The learned Doctor first pooh-poohed the plan, then tolerated it, and in a month claimed he had himself devised it. On the scheme being explained to others there was opposition, and Rudbeck requested Linnæus to amplify his notes into a thesis, and read it as a lecture. This was done, and so pleased was the old man that he appointed Linnæus his adjunctus. In the Spring of Seventeen Hundred Thirty, Linnæus began to give weekly lectures on some topic of Natural History.

Linnæus was now fairly launched. His animation, clear thinking, handsome face and graceful ways made his lectures very popular. Science in his hands was no longer the dull and turgid thing it had before been in the University. He would give a lecture in the hall, and then invite the audience to walk with him in the woods. He seemed to know everything: birds, beetles, bugs, beasts, trees, weeds, flowers, rocks and stones were to him familiar.

He showed his pupils things they had walked on all their lives and never seen.

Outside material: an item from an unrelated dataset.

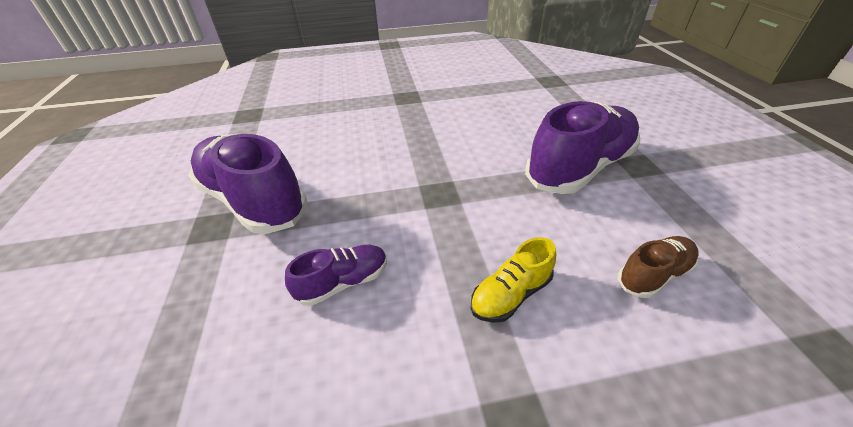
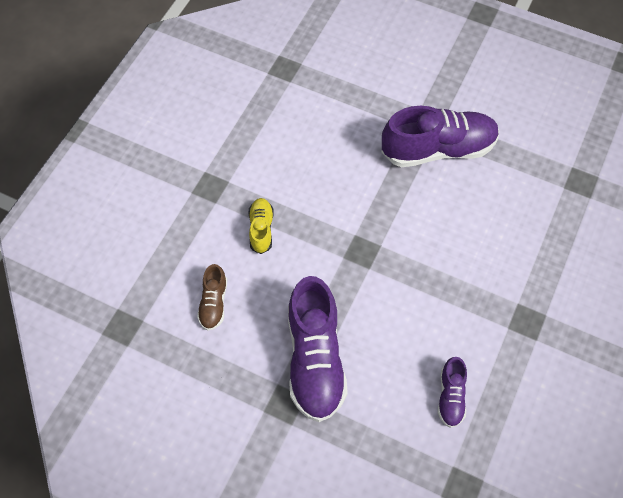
camera: 125 degrees right, 20 degrees up
(343, 282) = (330, 165): purple shoe -> purple shoe (451, 396)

The old Botanical Garden that had degenerated into a kitchen-garden for the Commons was rearranged and furnished with many specimens gathered round about.

A system of exchange was carried on with other schools, and Natural History at Upsala was fast becoming a feature. Old Doctor Rudbeck hobbled around with the classes, and when Linnæus lectured sat in a front seat, applauding by rapping his cane on the floor and ejaculating words of encouragement.

Linnæus was now receiving invitations to lecture at other schools in the vicinity. He made excursions and reports on the Natural History of the country around. The Academy of Science of Upsala now selected him to go to Lapland and explore the resources of that country, which was then little known.

The journey was to be a long and dangerous one. It meant four thousand miles of travel on foot, by sledge and on horseback, over a country that was for the most part mountainous, without roads, and peopled with semi-savages.